Comets Gather to View Historic Lunar Eclipse
In the pre-dawn hours of Jan. 31, a total lunar eclipse graced the sky above the UT Dallas campus. (FYI: It was the first time in more than 150 years that a lunar eclipse occurred during a blue moon.) The view was especially clear above the Visitor Center.
Office of Communications student photographers and ATEC majors Sarah Wall (left) and Rachael Drury braved temperatures in the 40s and a steady wind to catch the moon turning reddish-orange as it passed into the Earth’s shadow.

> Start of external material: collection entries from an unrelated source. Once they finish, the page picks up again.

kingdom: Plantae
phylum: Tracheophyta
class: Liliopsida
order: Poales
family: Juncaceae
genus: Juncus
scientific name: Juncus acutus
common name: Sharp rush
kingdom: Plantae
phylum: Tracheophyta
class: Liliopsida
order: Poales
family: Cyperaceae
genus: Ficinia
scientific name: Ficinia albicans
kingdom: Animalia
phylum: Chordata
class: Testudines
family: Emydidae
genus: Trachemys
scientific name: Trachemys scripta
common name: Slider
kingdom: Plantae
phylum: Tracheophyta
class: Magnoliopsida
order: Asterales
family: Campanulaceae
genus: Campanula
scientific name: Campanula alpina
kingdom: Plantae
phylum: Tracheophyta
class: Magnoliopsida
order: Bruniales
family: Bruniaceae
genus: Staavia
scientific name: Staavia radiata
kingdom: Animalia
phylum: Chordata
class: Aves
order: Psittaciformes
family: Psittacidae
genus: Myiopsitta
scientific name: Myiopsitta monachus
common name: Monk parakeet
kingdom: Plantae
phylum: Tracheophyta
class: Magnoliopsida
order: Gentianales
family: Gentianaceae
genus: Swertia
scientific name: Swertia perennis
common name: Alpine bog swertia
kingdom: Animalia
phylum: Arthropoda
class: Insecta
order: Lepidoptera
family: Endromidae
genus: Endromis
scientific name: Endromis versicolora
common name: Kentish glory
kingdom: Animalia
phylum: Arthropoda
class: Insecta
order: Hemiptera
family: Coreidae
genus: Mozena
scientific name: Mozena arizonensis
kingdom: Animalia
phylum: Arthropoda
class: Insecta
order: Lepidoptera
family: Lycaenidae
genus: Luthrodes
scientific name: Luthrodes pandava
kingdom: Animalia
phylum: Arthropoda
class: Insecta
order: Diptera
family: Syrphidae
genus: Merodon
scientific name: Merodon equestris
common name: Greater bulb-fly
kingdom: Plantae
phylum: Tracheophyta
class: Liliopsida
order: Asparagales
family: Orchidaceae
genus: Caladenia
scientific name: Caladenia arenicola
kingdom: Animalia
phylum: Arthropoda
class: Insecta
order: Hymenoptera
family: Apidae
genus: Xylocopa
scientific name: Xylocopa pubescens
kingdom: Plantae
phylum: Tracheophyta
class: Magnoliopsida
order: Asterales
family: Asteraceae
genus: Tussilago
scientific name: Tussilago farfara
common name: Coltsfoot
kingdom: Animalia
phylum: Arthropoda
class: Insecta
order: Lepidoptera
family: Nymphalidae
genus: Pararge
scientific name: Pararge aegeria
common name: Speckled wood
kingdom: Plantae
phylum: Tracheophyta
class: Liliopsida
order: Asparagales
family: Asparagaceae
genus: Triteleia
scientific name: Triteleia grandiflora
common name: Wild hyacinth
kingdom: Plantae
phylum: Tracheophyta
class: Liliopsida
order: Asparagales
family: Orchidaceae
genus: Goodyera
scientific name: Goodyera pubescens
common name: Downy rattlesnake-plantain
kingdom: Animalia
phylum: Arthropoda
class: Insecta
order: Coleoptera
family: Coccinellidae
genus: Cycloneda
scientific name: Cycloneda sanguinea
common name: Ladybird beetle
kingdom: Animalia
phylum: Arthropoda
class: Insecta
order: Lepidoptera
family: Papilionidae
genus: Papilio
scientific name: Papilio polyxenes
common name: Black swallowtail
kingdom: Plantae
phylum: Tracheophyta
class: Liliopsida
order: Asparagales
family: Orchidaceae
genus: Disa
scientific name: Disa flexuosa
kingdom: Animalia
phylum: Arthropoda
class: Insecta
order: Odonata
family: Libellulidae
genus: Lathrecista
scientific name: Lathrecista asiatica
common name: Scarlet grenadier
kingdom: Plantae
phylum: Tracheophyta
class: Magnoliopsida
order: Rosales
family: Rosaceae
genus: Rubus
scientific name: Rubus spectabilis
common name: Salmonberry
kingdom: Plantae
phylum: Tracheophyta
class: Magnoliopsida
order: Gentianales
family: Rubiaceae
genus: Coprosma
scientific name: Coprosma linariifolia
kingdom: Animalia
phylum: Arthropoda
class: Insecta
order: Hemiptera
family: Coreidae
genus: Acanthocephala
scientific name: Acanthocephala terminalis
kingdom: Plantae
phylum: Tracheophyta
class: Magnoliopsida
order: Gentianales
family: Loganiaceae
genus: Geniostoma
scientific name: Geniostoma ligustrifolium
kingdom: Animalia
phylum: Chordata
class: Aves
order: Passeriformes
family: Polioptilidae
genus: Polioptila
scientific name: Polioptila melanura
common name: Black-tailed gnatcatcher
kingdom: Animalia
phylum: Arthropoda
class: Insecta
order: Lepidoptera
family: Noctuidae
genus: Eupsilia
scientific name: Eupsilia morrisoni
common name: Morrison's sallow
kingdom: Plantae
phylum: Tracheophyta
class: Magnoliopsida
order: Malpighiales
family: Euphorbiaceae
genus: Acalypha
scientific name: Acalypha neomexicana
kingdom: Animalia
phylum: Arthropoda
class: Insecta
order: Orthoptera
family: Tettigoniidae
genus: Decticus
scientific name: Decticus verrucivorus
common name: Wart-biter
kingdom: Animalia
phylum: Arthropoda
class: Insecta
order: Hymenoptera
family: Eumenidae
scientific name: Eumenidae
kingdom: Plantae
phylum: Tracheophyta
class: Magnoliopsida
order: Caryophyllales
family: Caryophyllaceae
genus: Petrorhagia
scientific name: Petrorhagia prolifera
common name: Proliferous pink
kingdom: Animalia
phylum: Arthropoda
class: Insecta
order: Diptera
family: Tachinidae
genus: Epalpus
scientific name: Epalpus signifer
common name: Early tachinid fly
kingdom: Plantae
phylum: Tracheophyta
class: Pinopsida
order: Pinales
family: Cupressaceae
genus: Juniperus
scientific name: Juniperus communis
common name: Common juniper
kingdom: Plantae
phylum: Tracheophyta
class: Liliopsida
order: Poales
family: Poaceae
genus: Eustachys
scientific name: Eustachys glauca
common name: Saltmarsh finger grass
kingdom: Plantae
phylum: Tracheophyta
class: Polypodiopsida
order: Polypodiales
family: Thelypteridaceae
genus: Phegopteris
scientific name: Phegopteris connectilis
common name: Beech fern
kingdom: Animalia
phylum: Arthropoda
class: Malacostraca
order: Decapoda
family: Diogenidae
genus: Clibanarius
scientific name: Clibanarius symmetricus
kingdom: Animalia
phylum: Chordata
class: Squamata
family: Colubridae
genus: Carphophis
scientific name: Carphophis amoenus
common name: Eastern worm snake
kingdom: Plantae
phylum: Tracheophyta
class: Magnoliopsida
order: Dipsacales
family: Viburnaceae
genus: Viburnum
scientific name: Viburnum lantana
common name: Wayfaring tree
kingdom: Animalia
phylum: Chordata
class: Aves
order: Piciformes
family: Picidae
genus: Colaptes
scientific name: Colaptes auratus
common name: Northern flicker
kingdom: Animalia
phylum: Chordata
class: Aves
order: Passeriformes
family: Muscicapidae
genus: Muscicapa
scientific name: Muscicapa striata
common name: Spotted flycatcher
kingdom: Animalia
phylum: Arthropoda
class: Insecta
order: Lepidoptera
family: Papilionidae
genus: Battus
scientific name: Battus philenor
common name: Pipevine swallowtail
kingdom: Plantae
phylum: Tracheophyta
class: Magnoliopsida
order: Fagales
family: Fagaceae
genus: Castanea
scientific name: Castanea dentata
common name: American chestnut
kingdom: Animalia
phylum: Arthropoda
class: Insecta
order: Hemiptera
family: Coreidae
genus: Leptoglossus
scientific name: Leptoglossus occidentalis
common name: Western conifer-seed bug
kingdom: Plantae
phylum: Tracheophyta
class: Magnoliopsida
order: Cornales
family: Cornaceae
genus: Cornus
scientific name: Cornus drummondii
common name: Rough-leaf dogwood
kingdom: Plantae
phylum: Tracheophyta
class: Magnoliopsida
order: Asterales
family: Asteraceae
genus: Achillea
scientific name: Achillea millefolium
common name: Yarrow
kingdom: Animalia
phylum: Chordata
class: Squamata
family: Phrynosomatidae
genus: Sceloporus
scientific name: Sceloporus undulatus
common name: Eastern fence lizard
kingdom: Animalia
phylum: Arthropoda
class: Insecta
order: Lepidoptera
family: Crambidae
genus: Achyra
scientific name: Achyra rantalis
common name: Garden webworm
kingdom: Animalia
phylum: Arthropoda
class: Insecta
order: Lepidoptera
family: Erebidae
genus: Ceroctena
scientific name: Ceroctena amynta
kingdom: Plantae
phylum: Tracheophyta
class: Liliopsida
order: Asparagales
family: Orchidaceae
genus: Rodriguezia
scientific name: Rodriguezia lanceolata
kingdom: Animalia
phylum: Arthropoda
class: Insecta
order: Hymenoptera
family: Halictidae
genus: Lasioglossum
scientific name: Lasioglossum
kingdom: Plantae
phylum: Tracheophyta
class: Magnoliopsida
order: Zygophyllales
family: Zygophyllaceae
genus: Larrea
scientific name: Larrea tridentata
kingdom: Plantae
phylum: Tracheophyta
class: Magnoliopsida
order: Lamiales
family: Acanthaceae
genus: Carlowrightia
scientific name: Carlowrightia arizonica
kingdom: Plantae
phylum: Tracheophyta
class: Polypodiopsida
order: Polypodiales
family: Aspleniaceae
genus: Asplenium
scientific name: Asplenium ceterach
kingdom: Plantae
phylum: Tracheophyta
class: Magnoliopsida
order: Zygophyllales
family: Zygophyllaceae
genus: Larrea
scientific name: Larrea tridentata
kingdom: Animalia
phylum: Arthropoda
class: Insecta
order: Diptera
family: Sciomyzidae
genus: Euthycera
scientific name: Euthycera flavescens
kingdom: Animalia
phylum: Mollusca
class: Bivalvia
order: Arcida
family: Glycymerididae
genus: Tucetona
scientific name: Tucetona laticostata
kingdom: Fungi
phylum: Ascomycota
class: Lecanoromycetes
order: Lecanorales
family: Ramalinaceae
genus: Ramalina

Drury and Wall also captured a crowd of more than two dozen physics students, faculty and others gathered on the roof of a campus parking garage for a public viewing of the lunar eclipse, including physics majors and sisters Alisha Whitehead (right), a senior, and Ariel Whitehead, a freshman. Ian Grey (left), a junior in physics and member of the Society of Physics Students, had been on the roof since the night before the eclipse.
Grey helped set up several telescopes and astrophotography stations with Dr. Joe Izen, professor of physics. Izen (seated above) bundled against the chill as he monitored the eclipse.
Dr. Richard Benson (below), UT Dallas president and an avid nature photographer, joined the early-morning gathering at the parking garage, where the lights had been dimmed to accommodate viewers and photographers.